Known interaction — backfill (resolved in Slice 12)¶
Because age is by scan_time, backfilled old volumes are immediately age-eligible —
pulled and then pruned on the next pass. Slice 12's backfill command resolves this by
warning, not exempting: when a requested range falls (wholly or partly) older than
the active age window, backfill prints a clear warning (count of affected volumes +
the cutoff date) telling the user to raise or disable BACKSCATTER_RETENTION_DAYS to
keep them. We deliberately did not special-case backfilled data (no per-row "keep"
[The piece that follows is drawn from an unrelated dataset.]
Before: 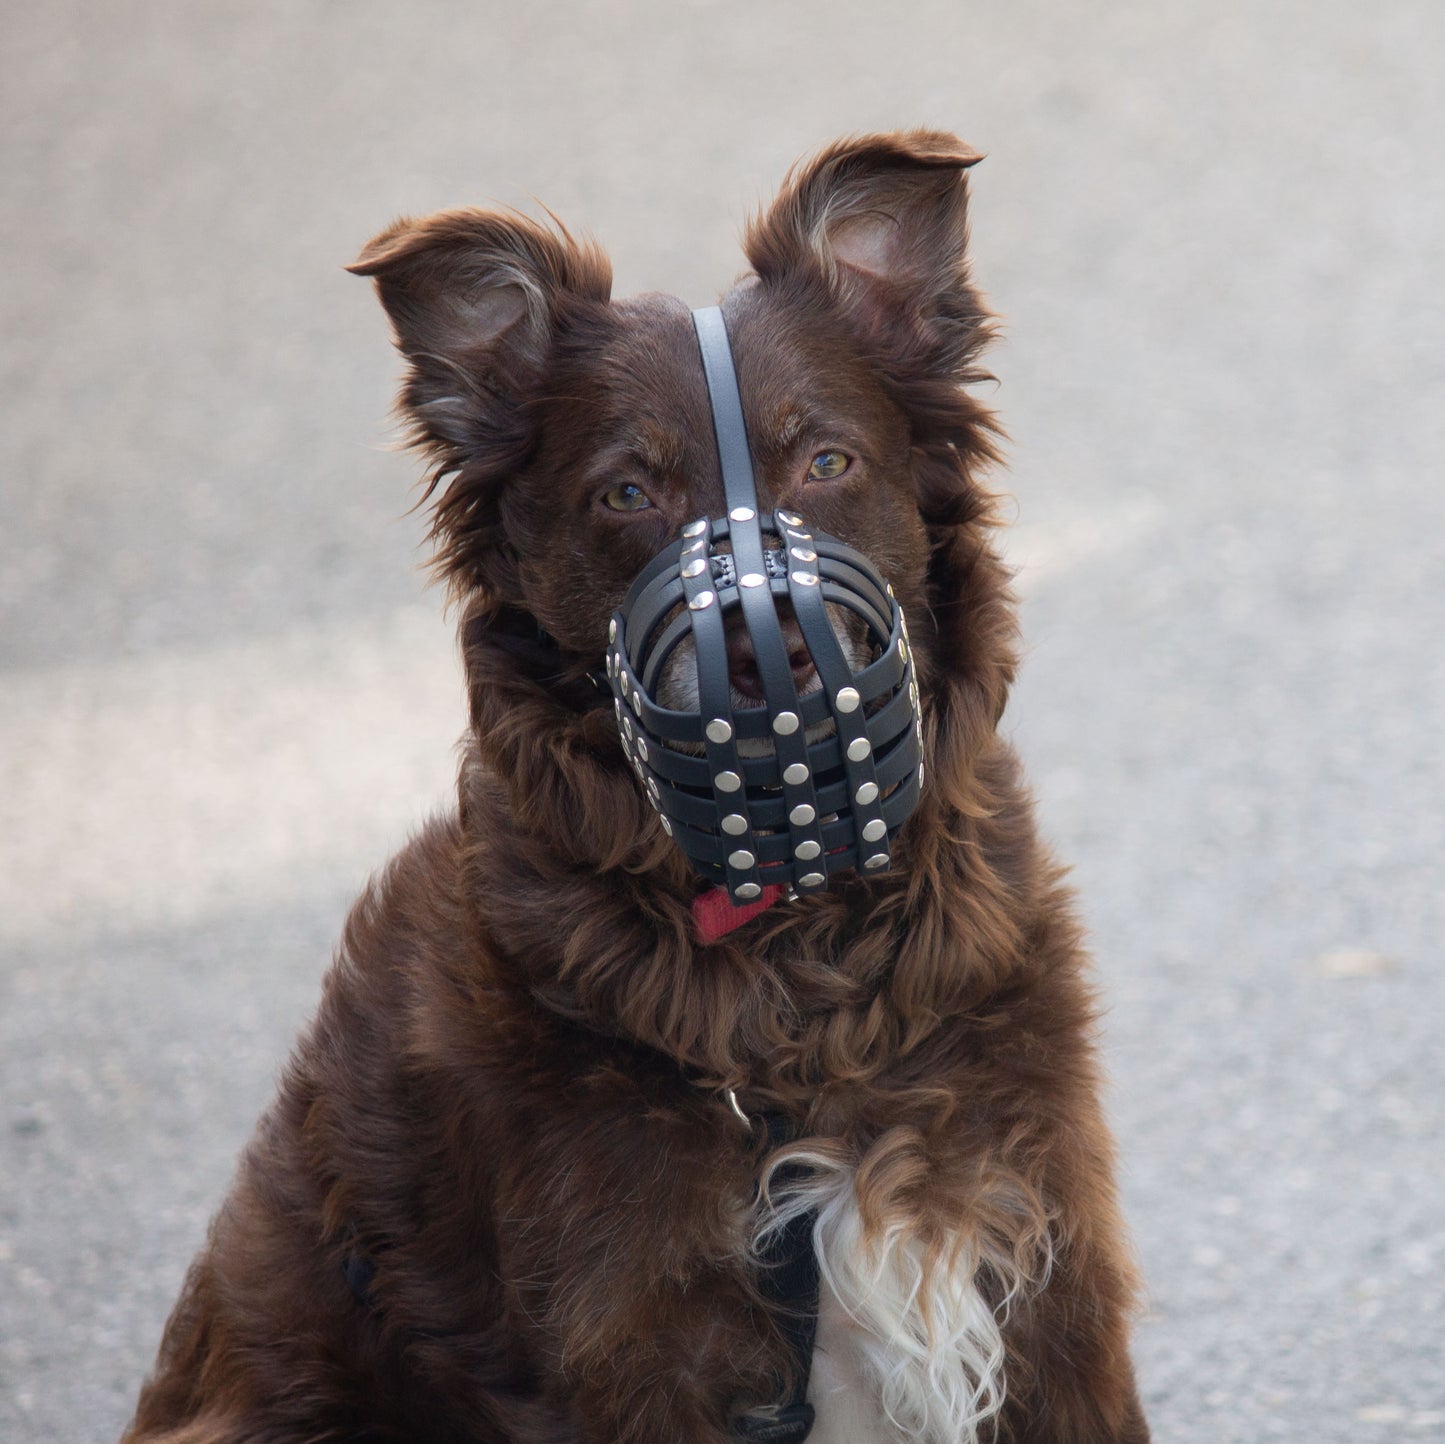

flag, no aging by downloaded_at): retention stays a single, predictable
scan_time-based rule, and the user decides whether a one-time historical look is worth
widening the window. The warning fires in both --dry-run and the live run, before any
fetch.
Alternatives considered¶
- Ship a default size cap. Rejected: any concrete GB number risks deleting a user's archive the first time they run the new version. Age (a time bound) is a far safer default; size stays opt-in.
- Separate prune cron / systemd timer. Rejected for v1: the collector is already the long-lived process; a throttled in-loop pass needs no extra moving parts. The manual command covers on-demand/one-shot use.
- Soft-delete (mark rows, sweep files later). Rejected: adds index state and a second sweeper for no benefit here; the row is the timeline, so removing it is the cleanest "frame is gone."
- Age by
downloaded_at. Rejected as the default (see above); revisit only if backfill needs it.